# Foreground Crypt for 4ft tank



## Axelrodi202 (Jun 7, 2009)

Will be setting up a 4ft (most likely 120g) crypt tank soon. What is a good foreground crypt? Not interested in using C. parva.


----------



## aleph (Apr 27, 2006)

You just ruled out my answer...


----------



## Yo-han (Oct 15, 2010)

Parva is the smallest. If you can find Cryptocoryne beckettii 'petchii', this stays around 3 inch in my tank. Or C. x Willissii (most often sold as Nevelli), with a good amount of light you can keep it under 4 inch. Or C. pygmaea, which is most probably a smaller form of Cryptocoryne × willisii. 

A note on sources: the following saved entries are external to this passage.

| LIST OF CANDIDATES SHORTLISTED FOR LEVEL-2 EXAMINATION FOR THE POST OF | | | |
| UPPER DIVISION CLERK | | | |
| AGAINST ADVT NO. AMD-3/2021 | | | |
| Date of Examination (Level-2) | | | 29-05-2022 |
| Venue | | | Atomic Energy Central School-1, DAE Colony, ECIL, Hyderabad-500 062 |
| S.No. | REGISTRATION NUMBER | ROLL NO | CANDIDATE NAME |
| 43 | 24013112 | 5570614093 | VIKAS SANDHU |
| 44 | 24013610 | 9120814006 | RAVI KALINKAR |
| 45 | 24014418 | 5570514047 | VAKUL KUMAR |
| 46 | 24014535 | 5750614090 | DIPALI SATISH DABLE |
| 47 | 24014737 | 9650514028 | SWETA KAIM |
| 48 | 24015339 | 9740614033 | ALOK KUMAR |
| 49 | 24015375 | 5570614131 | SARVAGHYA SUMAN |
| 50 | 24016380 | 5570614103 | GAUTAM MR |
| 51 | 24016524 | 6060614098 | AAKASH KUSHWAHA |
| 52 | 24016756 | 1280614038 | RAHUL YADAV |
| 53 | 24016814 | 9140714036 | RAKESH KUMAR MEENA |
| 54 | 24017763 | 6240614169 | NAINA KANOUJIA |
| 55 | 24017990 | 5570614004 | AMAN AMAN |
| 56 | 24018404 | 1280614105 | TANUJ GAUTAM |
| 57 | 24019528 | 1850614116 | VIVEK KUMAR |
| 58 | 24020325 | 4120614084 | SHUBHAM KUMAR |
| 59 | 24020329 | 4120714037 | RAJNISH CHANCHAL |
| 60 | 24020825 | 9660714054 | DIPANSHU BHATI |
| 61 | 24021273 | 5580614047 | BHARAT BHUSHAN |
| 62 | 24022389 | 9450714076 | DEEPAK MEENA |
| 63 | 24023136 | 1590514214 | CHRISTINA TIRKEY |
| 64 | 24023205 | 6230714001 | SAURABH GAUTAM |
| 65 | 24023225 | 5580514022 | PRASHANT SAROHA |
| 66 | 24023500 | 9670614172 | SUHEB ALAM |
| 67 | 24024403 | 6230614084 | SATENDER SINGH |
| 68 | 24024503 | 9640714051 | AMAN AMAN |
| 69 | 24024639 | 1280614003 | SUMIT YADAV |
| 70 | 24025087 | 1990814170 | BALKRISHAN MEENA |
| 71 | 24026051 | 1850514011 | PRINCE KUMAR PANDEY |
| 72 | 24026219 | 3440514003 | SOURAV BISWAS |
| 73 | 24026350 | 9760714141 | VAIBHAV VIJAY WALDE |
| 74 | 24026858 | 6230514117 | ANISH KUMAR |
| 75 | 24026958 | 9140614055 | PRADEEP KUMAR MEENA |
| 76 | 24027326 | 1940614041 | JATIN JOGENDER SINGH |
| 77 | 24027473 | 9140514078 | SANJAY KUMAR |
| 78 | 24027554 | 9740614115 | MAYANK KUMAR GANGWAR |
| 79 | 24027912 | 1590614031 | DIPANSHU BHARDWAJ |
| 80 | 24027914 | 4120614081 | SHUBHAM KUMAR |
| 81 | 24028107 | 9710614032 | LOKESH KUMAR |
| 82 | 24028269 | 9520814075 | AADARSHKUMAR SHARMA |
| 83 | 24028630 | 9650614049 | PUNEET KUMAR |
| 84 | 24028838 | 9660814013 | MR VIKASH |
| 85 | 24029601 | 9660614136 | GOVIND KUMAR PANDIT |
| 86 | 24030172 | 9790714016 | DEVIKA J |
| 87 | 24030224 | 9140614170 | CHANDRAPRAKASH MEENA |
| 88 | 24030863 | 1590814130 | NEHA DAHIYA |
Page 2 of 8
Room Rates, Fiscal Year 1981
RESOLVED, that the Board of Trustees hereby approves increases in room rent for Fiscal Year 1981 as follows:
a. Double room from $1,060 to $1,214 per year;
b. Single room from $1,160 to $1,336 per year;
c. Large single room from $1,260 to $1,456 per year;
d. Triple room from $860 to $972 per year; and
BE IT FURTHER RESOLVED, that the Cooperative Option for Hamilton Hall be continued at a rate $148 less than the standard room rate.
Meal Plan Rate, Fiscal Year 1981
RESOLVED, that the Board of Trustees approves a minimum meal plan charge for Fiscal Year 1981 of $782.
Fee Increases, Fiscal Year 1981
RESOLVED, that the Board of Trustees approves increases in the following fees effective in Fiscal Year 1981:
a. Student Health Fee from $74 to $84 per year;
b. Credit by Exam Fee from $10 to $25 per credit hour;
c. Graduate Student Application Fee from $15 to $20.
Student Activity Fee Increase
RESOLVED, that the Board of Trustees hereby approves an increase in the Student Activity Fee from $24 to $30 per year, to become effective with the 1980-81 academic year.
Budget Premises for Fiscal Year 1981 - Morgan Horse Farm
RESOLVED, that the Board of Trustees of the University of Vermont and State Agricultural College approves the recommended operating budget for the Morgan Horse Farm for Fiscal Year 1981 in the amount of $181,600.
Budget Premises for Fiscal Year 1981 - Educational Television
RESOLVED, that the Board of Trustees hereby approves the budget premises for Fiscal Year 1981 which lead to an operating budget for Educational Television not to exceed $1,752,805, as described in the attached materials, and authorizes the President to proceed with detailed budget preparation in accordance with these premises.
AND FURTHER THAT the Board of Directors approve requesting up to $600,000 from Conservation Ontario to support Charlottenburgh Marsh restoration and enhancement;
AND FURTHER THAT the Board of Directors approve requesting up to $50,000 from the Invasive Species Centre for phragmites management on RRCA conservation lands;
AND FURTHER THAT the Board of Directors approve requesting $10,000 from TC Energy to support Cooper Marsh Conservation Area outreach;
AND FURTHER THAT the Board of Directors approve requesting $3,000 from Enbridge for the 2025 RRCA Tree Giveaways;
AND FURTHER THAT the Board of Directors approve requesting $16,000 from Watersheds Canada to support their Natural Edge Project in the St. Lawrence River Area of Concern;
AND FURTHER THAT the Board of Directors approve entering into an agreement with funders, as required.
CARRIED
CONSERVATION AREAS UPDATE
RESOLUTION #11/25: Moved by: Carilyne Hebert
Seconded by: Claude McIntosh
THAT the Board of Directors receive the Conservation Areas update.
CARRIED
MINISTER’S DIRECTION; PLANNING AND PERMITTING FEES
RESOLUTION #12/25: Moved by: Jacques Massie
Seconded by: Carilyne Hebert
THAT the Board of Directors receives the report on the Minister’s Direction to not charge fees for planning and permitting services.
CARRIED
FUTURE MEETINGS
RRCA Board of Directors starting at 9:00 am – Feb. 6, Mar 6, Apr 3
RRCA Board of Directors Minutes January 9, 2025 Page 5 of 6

But the size depends mostly on the amount of light. When the foreground fills in and they start shading eachother, they grow up and 4 inch can easily become 6 inch. In a low light tank they also grow a little larger. I think parva is still your best shot!


----------



## ddavila06 (Jan 31, 2009)

i have kept C. Nurii as foreground in my 75. did great too! C xWillisii is nice and short too. my crypt wendtii green gecko is fairly low but in my higher light tank it was about 9-10 inches tall.. 
varies depending on substrate, light, etc..


----------



## AaronT (Apr 26, 2004)

x willisii (also called nevelii). It's the only other very small one.


----------



## Axelrodi202 (Jun 7, 2009)

Only reason I'm hesitant to use c parva is because of the extremely slow rate of growth. I have never seen someone who actually managed to create a nice dense carpet with it. C x. willissi is what I'm leaning toward at the moment.


----------



## Tattooedfool83 (Jul 7, 2013)

Axelrodi202 said:


> Only reason I'm hesitant to use c parva is because of the extremely slow rate of growth. I have never seen someone who actually managed to create a nice dense carpet with it. C x. willissi is what I'm leaning toward at the moment.


Good choice man


----------



## aleph (Apr 27, 2006)

Axelrodi202 said:


> Only reason I'm hesitant to use c parva is because of the extremely slow rate of growth. I have never seen someone who actually managed to create a nice dense carpet with it. C x. willissi is what I'm leaning toward at the moment.


Can't argue with that. It took about a year for my all crypt tank to look "full" using a low tech setup.

I've got a C parva and dwarf hair grass tank now. After one month the paths has fully recovered from its initial melt and has new leaves, but the hair grass is taking over.


----------



## miremonster (Mar 26, 2006)

Yo-han said:


> Or C. pygmaea, which is most probably a smaller form of Cryptocoryne × willisii.


Surely you mean the Cryptocoryne "pigmea" from the company Anubias, Italy; it's not the true species _C. pygmaea_ from the Philippines that looks very different:
http://www.heimbiotop.de/cryptocoryne.html#pygm
http://crypts.home.xs4all.nl/Cryptocoryne/Gallery/pyg/pyg.html

According to an info text from Anubias in the blog "Fish fingers" their "pigmea" is indeed a x willisii. Quote: "Cryptocoryne "pigmea" is a mutation (cultivar) obtained from T/C labs of Cryptocoryne nevilli." (They mean x willisii, not the true _C. nevillii_)
http://cryptgarden.blogspot.de/2013/03/cryptocoryne-pigmea.html

The 2 most frequent Cryptocoryne x willisii forms in the hobby and trade are apparently C. x willisii "lucens" (the old C. lucens, see also plant finder) and the plant that was erroneously known in the hobby as C. nevillii for decades (in the flowgrow database as C. x willisii "nevillii"). 
The latter has shorter, more ovate leaf blades than the "lucens" and is the parent of the "pigmea" from Anubias. 
Both variants are shown in the drawings from the de Wit book here below: http://crypts.home.xs4all.nl/Cryptocoryne/Gallery/wil/wil.html

Allegedly the C. "pigmea" doesn't exceed a height of 5 cm under good light conditions, but I've heard from hobbyists that it grows to ca. 12 cm high with the time, so I wonder if it differs from the x willisii "nevillii" at all.
However, apparently both the Cryptocoryne x willisii "nevillii" and the C. "pigmea" remain shorter than the narrow-leaved x willisii "lucens", so they are the better choice for the foreground.


----------



## Yo-han (Oct 15, 2010)

Thanks for clarifying, that is the one I meant


----------